Well, haste is often said to be the enemy of quality. By trying to cut corners to meet a deadline, thorough testing of the translation functionality was only done on the data provided by the customer. As it turned out, that information was significantly different from the real-world data coming from various retailers. For one, the descriptions were considerably longer:
This difference in textual length became another accomplice to the avoidable crime. Upon translation, the system would put the text into a single column in the database — product name + separator + description as an individual paragraph. It would then retrieve the same paragraph and split it up, by making use of a separator.

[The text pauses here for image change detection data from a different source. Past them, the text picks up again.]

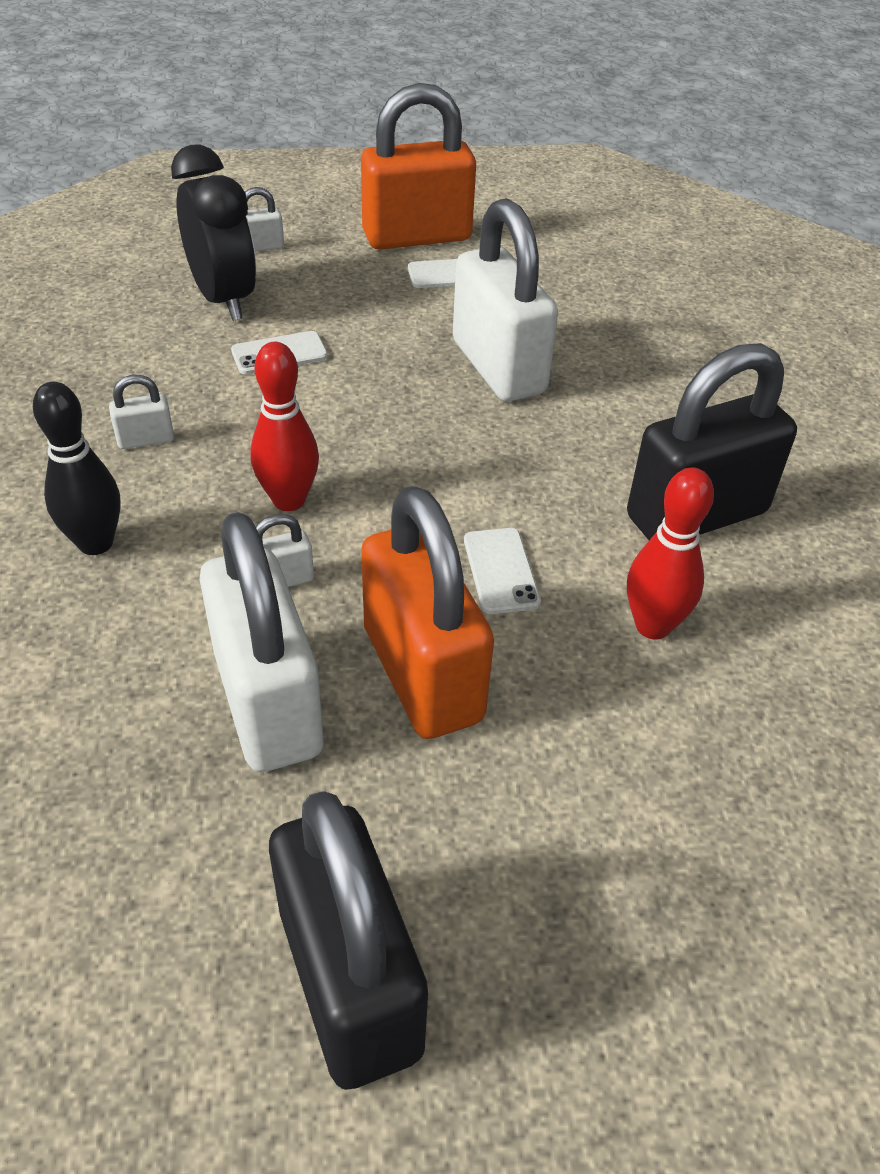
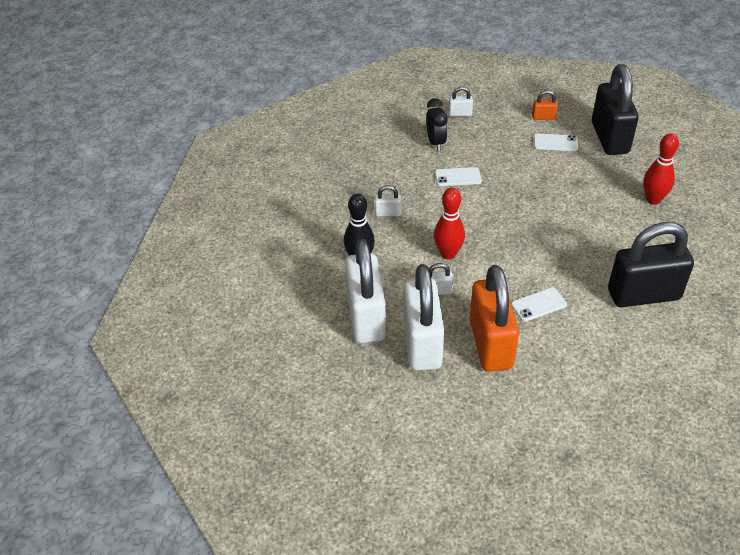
camera: 20 degrees right, 0 degrees up
(223, 299) = (435, 142): black clock -> black clock, size x0.63
(349, 982) = (434, 454): black padlock -> black padlock (609, 138)
(417, 236) = (543, 117): orange padlock -> orange padlock, size x0.41
(498, 367) = (566, 200): white padlock -> white padlock (366, 317)
(501, 571) = (538, 305): white phone -> white phone turned 60 degrees clockwise
(652, 626) = (603, 343): red bowling pin -> red bowling pin (653, 200)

When the text was relatively short, everything worked without a problem. But as soon as the size of the paragraph had exceeded 255 characters — the actual limit of the DB column — an error promptly occurred, and the translation could no longer be recorded in the database. This triggered a “translation is missing” event in the module. As a result, on its next scheduled run, the module detected that translation for some of the products was “oh sh*t… missing!” and was rightfully swiftly requesting that AWS Translate send it its way. Again. And again. And again… And so the translation module was getting stuck in an infinite loop.
Upon further examination, we discovered that whilst only 25% of product information was successfully being saved, 75% simply queued for translation. This vicious circle of sin could only be broken by stopping the web-application entirely.
As if all of this were not enough, the “lucky” 25% of products were in fact no better off either. Their information could not be properly displayed in other languages as a result of this “spoiled” separator. It was literally getting lost in translation, and the application’s logic was no longer able to split the text into the required fragments. Though once supported by AWS, the “|” separator became deprecated and had to be replaced with a specific tag to state that certain texts should not be translated, e.g. <span translate=”no”></span>.
All of these findings led to changing the logic of the module’s work, and improving the error handling and negotiations with the AWS Translate team to also settle the accumulated “debt”.